The Oceans Are One
Athelstan Spilhaus was not only the owner of a truly unique name, he was also a geologist, oceanographer, inventor, science communicator, and president of The Franklin Institute from 1967 to 1969. Dr. Spilhaus was elected to the APS in 1968 in the Mathematical and Physical Sciences Class. He may have been the closest intellectual relative to Benjamin Franklin in some years.
As a graduate student in 1936, Spilhaus developed the bathythermograph, a device that made possible the measurement of varying temperatures of the ocean from a moving vessel. These devices were installed on the sides of WWII submarines to better aid in their navigation. After the war, Dr. Spilhaus worked on weather balloons to spy on Soviet nuclear research.

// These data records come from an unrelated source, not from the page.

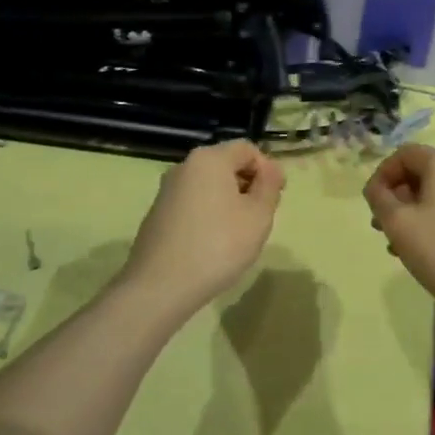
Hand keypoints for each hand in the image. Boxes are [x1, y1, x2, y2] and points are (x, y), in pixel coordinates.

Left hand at [119, 141, 284, 314]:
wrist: (160, 285)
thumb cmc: (218, 245)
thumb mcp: (258, 216)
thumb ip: (269, 186)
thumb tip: (271, 168)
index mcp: (209, 159)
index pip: (247, 149)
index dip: (267, 169)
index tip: (276, 198)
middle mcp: (184, 166)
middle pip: (226, 164)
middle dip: (248, 185)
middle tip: (260, 218)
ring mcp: (167, 190)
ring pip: (209, 185)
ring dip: (229, 201)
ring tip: (238, 233)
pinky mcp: (158, 213)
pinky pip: (192, 202)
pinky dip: (208, 214)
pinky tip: (212, 243)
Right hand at [363, 144, 434, 313]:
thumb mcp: (397, 223)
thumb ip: (378, 197)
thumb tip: (377, 188)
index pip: (404, 154)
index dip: (382, 174)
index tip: (372, 202)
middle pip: (420, 173)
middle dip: (396, 196)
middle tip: (380, 226)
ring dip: (411, 212)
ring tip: (396, 244)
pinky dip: (431, 221)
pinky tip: (421, 250)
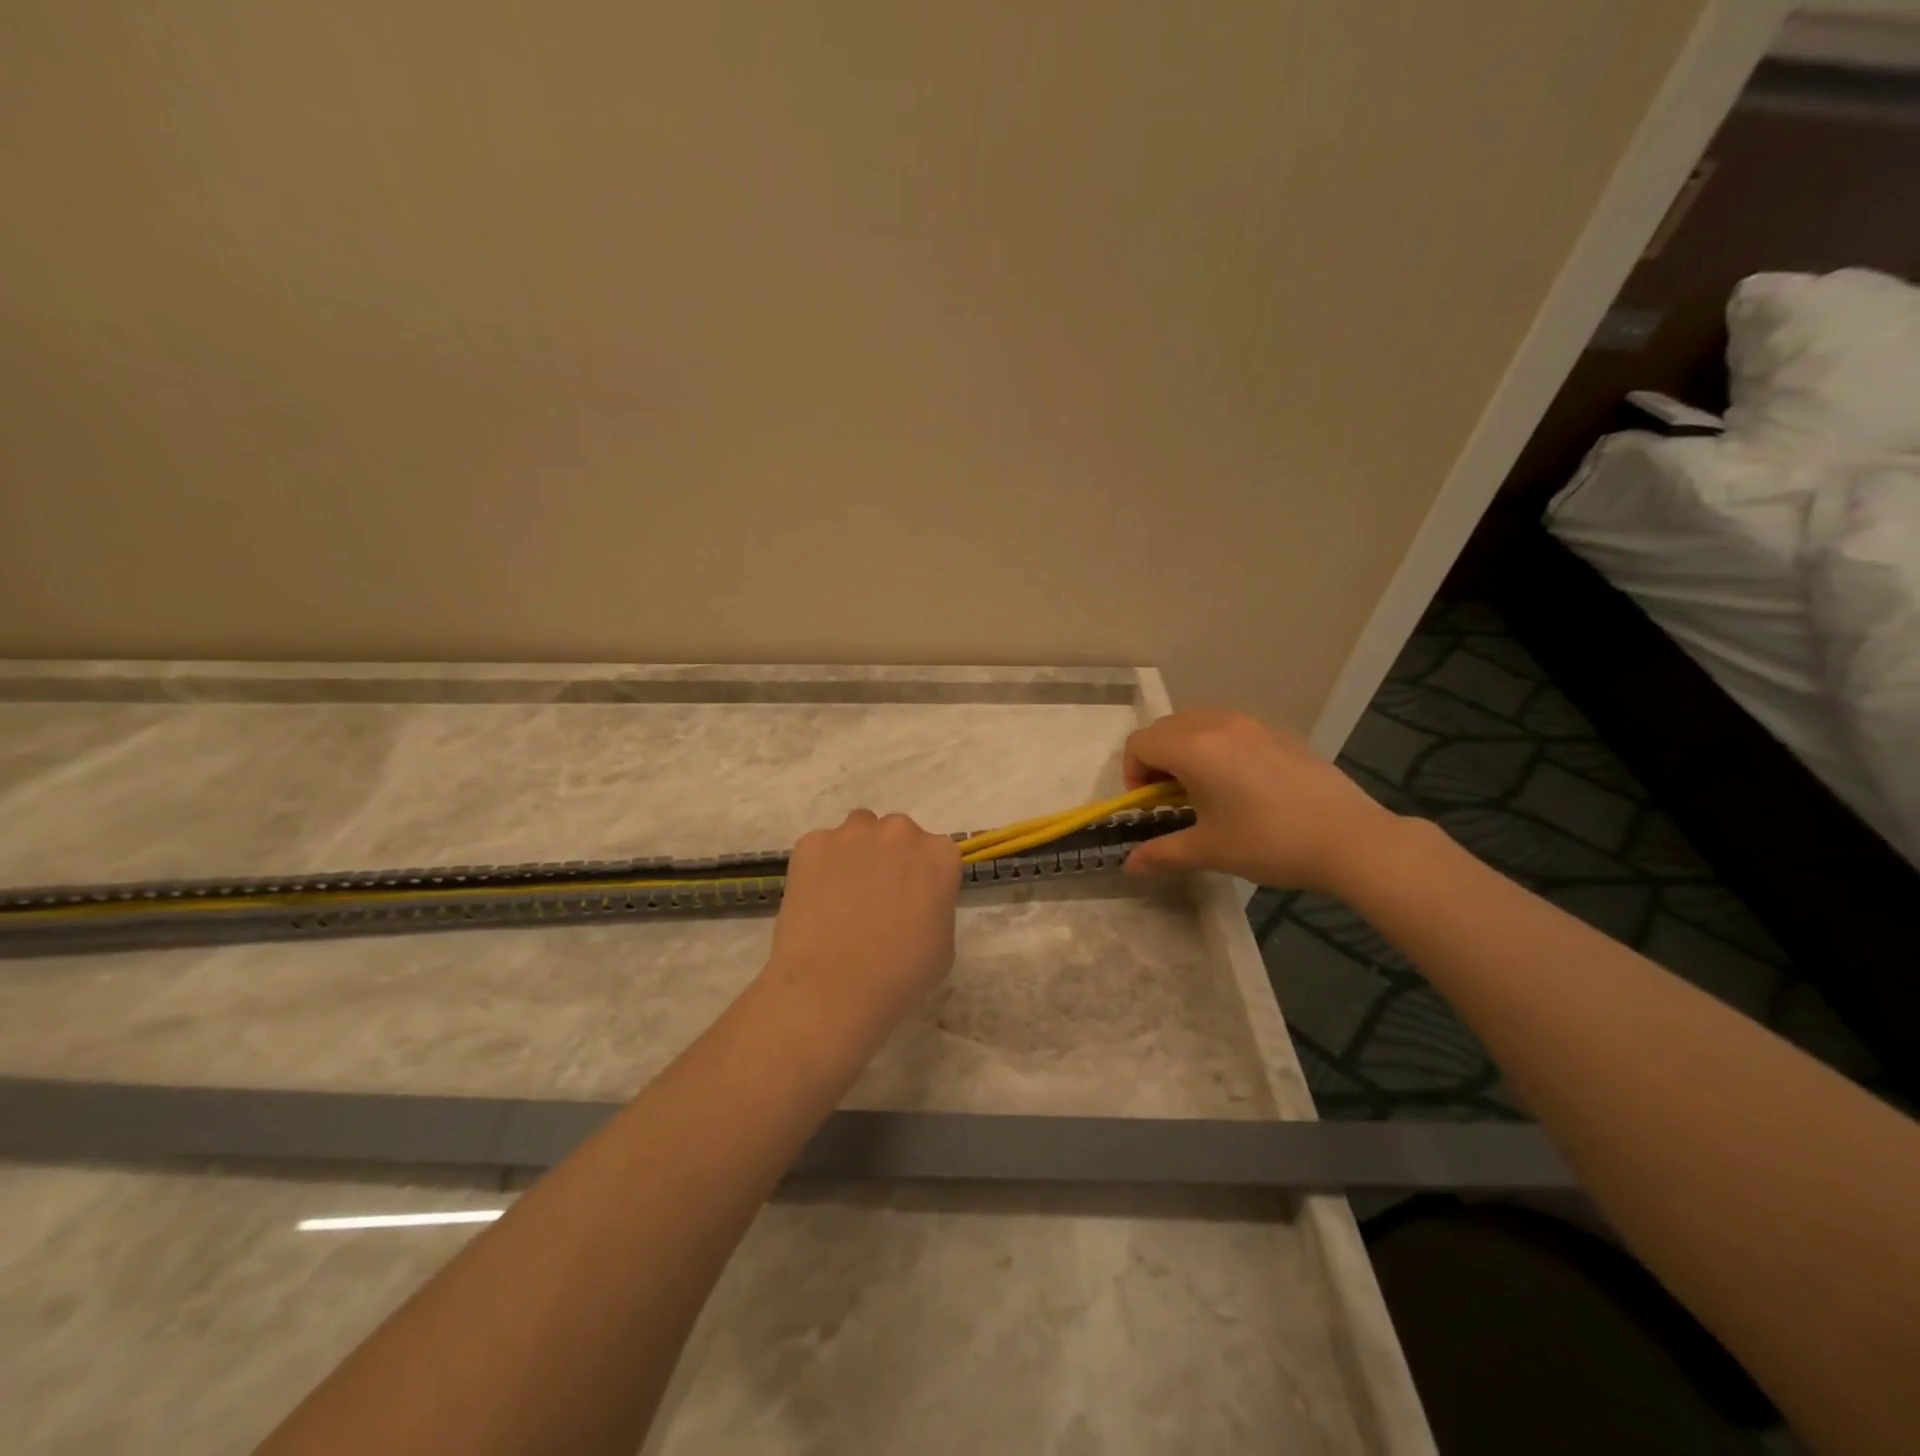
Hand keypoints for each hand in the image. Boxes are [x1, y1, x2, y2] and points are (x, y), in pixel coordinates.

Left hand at [763, 809, 961, 1037]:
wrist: (831, 989)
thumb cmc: (899, 976)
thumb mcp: (943, 945)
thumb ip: (935, 906)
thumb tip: (915, 901)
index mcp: (939, 856)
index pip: (937, 854)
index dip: (924, 879)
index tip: (913, 903)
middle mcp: (900, 832)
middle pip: (898, 835)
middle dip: (891, 859)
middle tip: (876, 898)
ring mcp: (852, 834)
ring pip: (859, 832)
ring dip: (857, 853)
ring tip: (842, 895)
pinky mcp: (812, 843)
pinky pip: (821, 847)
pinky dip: (820, 866)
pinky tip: (815, 902)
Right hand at [1122, 708, 1402, 893]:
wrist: (1349, 838)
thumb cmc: (1268, 842)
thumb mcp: (1209, 851)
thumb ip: (1162, 853)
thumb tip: (1130, 864)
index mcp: (1193, 748)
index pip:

One such balloon crashed in the New Mexico desert in 1947 near a little town called Roswell.
From 1957 to 1973, Spilhaus authored a weekly Sunday comic called “Our New Age.” It gave weekly lessons in science, but also delved into science fiction with speculation on what the future could hold for the children reading the strip. One reader was US President John F. Kennedy who told Spilhaus: "The only science I ever learned was from your comic strip."
Dr. Spilhaus left his papers to the University of Texas at Austin, but his legacy is peppered throughout the APS. He appears in several of our collections: the Henry Allen Moe Papers, the John A. Wheeler Papers, the Leonard Carmichael Papers, and the Walter Munk Papers. In the Munk papers, newly arrived at the APS, are a few first editions of his “Spilhaus Projection” of the earth: a projection that emphasizes the oceans, making what we think of as five oceans appear as one (100 : 1949 : Sp4). The poles of the map are in China and South America. The Asian and American continents are split apart and the center of the map is Antarctica. It was in 1942 that Spilhaus first drew this map projection. His obsession with oceans was prescient. If we Earthlings don’t start focusing on reducing the acidification of the oceans, overfishing, and plastic pollution, our future will be quite bleak.
After saving us from Nazi U-Boats, unintentionally causing the Roswell Incident, teaching a sitting president about science, and creating a new projection of the world, Spilhaus spent many of his retirement years creating mechanical toys for his grandchildren. Spilhaus clearly epitomized the APS’s mission to promote useful knowledge.